**PROBLEM TO WORK ON**
Beginning at the line containing "vfov_deg: 29.8" in the material below and ending at the line containing "f_number: 1.8", return each line exactly and add nothing.
★ ★ ★ ★ ★ ★ ★
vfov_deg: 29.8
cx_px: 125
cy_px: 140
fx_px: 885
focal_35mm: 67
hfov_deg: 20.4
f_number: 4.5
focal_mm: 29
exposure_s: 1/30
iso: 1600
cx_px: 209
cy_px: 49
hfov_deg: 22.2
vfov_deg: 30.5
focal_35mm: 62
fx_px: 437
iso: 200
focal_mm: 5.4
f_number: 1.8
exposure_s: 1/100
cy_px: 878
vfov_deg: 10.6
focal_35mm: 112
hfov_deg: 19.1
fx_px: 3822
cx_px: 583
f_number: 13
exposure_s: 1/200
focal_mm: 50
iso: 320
★ ★ ★ ★ ★ ★ ★
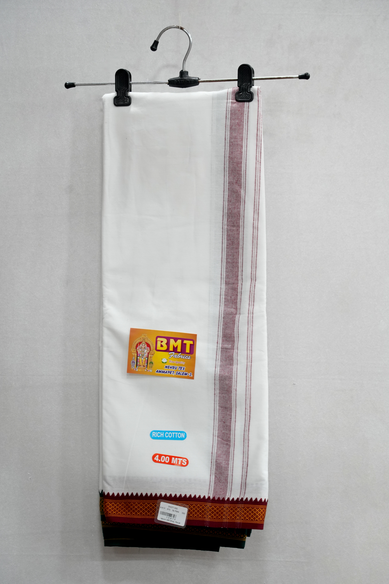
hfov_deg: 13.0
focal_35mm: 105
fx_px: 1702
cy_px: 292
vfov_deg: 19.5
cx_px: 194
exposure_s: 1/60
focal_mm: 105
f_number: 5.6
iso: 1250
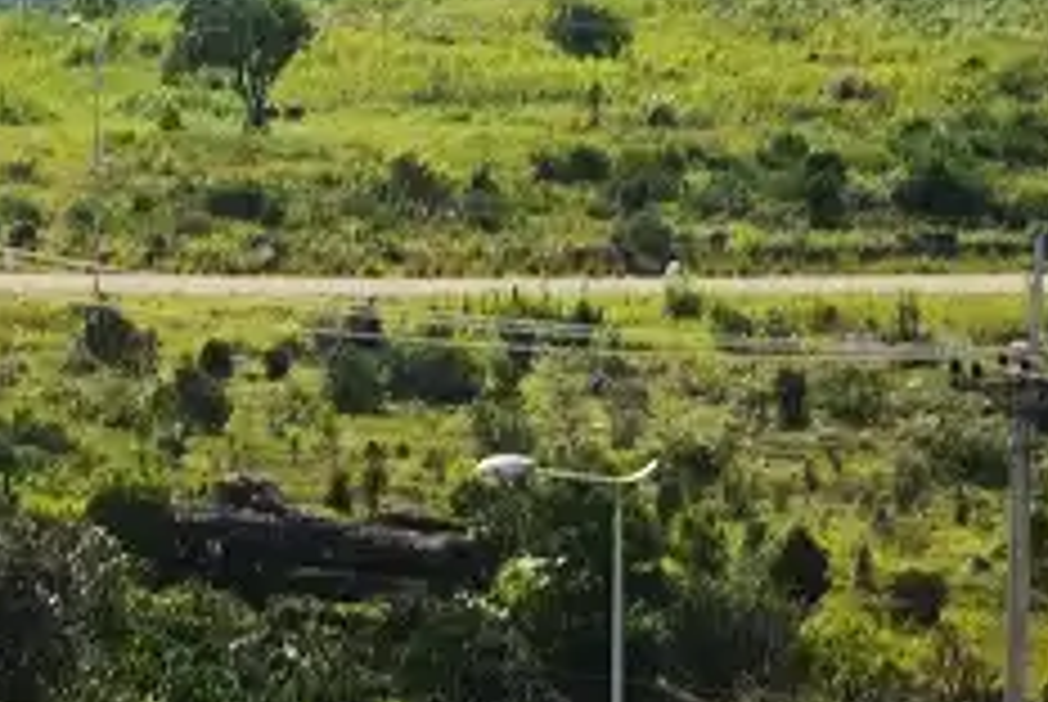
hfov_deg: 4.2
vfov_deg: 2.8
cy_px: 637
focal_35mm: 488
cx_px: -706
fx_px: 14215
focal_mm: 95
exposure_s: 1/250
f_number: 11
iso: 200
★ ★ ★ ★ ★ ★ ★
**OUTPUT FOR THIS TASK**
vfov_deg: 29.8
cx_px: 125
cy_px: 140
fx_px: 885
focal_35mm: 67
hfov_deg: 20.4
f_number: 4.5
focal_mm: 29
exposure_s: 1/30
iso: 1600
cx_px: 209
cy_px: 49
hfov_deg: 22.2
vfov_deg: 30.5
focal_35mm: 62
fx_px: 437
iso: 200
focal_mm: 5.4
f_number: 1.8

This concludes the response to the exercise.